**TEXTE À LIRE**
((
Malhonnêteté intellectuelle

Publié le par jps

Vendredi à Roubaix  Ségolène a réaffirmé : « la nécessité de légiférer sur l'éloignement du conjoint violent […] Le droit pour les femmes battues de rester au domicile familial avec les enfants », le conjoint violent devant « quitter le domicile ».

Suite à cette déclaration Perben  et Valérie Pécresse (UMP) ont voulu démontrer une pseudo-ignorance de Ségolène en évoquant l’article 220-1 du code civil.

Article que je reproduis partiellement ci-dessous :

Lorsque les violences exercées par l'un des époux mettent en danger son conjoint, un ou plusieurs enfants, le juge peut statuer sur la résidence séparée des époux en précisant lequel des deux continuera à résider dans le logement conjugal. Sauf circonstances particulières, la jouissance de ce logement est attribuée au conjoint qui n'est pas l'auteur des violences.
))
**EXERCICES**
**1.** Condensez en une liste de deux points le paragraphe du billet « Malhonnêteté intellectuelle » qui commence par « Lorsque les violences exercées », en conservant ses faits essentiels.
**2.** Rédigez la suite du billet « Malhonnêteté intellectuelle », à partir de la fin de l'extrait reproduit de l'article 220-1 du code civil.
Les données ci-après sont tirées d'une source distincte.

**Données extraites d'une collection**
((
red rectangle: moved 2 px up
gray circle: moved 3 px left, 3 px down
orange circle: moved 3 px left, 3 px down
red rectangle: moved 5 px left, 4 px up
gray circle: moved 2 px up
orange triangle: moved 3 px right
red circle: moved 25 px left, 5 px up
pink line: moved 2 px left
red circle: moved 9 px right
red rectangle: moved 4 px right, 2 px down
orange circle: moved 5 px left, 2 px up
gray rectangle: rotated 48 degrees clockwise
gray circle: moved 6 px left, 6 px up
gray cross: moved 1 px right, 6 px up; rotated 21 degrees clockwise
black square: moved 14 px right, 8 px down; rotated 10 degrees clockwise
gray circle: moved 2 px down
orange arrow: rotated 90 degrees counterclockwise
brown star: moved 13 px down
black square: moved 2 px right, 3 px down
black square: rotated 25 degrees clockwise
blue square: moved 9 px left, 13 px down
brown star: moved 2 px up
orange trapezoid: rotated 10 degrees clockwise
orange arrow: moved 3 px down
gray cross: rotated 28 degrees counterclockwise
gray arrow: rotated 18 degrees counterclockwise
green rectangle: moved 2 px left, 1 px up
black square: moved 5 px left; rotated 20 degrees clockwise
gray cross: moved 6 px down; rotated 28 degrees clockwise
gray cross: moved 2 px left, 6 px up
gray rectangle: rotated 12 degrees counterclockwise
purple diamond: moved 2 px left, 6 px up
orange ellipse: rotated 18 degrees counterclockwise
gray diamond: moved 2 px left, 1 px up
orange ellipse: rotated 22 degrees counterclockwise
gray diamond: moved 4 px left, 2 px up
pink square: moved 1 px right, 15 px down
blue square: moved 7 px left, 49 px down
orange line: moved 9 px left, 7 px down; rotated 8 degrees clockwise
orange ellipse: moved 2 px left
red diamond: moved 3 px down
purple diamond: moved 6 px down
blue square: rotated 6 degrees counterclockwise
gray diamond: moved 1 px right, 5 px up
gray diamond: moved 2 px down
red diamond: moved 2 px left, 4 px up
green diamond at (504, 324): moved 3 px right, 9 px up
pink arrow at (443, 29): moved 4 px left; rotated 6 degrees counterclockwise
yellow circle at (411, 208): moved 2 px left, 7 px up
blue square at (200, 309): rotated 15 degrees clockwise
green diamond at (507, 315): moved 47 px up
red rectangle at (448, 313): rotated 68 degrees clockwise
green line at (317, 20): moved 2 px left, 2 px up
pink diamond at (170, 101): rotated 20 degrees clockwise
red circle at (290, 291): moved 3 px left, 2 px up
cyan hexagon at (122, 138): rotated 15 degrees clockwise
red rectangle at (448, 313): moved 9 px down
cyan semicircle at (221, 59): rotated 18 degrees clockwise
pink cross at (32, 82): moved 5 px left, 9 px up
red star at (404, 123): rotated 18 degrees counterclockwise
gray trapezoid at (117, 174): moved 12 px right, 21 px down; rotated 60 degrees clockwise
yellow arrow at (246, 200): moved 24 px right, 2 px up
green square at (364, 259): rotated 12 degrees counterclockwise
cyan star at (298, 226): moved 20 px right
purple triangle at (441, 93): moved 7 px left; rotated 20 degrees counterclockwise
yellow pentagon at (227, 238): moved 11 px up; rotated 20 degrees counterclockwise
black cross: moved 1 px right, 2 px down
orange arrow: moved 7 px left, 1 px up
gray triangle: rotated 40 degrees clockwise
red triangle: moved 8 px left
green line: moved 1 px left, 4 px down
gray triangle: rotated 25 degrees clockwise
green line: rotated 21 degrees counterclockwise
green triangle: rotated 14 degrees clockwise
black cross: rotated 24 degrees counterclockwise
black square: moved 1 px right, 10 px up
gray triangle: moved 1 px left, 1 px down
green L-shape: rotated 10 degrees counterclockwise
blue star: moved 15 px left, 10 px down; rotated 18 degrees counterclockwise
))
**CORRIGÉS**
**1.**
- Lorsque les violences d'un époux mettent en danger son conjoint ou un ou plusieurs enfants, le juge peut statuer sur la résidence séparée des époux et préciser lequel des deux restera dans le logement conjugal.
- Sauf circonstances particulières, la jouissance de ce logement revient au conjoint qui n'est pas l'auteur des violences.

**2.**
Outre des circonstances particulières qui peuvent faire obstacle, il est indiqué à la suite de ce qui est énoncé que la durée de cette possibilité est  subordonnée à certaines conditions

A la lecture de cet article, il est constaté que le législateur n’a pas érigé en droit la conservation du domicile mais comme étant une possibilité et que cette dernière relève du pouvoir discrétionnaire du juge. Ségolène veut instituer un droit au profit des femmes battues alors qu’actuellement ce n’est qu’une possibilité. C’est donc faire un mauvais procès que de soulever une soi-disant méconnaissance des textes. Valérie Pecresse et Dominique Perben manquent d’honnêteté intellectuelle, car je n’ose croire qu’ils aient fait une mauvaise interprétation dudit texte.